Some side effects of recovering some of my vision is dizziness and nausea as my brain tries to adjust to the new vision.
The clinic is crazy - full of people and I feel a bit claustrophobic. The nurse takes me to a back room and asks if I think we should do a topography scan now...huh?
Why is she asking me?
We look at each other oddly for a few moments. She fiddles with her hair...adjusts her bun and then decides...yes, we'll do the scan now. We do the scan, check my vision and eye pressure.

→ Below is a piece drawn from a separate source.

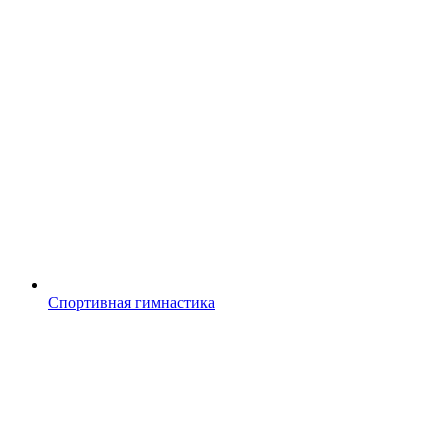
Спортивная гимнастика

Afterwards, I'm seen by the junior doctor, who's not very friendly - just business-like:
Yep, eye looks good. Vision is a little worse than 6/60 (20/200) in grafted eye, but no signs of rejectio. Okay, wait here for Dr. Larkin (aka the expert/consultant). Dr. Larkin checks my eye, declares a great job, says I'm to move my Deximethasone steriod drops to every 2 hrs for the next 2 weeks, then very 4 hours until my next appointment. I can stop the antibiotoc drops now. But he emphasizes the importance of doing my steroid drops. Those instructions are printed off for me and will be mailed to my GP, also. And with that he sends me off to have the scleral contact lenses fitting for my left eye.
Later, 1.5 hrs later actually, my left eye is stained and prodded with different huge scleral lenses. The vision is not that great with the lenses (6/30, 20/100) but Dr. Pullum declares that is the best he can get it - my cornea is so steep. The lense should be ready in about 6 weeks, so, I'll get them at my next appointment.
I'm exhausted when I arrive home at 6pm, but don't feel like I can complain.
This is where my life is at now as I try to recover my vision.
I've committed to the ongoing drives to hospital and a lifetime of emergency checks for rejection. They warned me the road would require massive patience and commitment. And that the road would be long. Don't forget, I still have the left eye to graft/transplant and the 18 months for that to heal.
But all that still seems better than the alternative.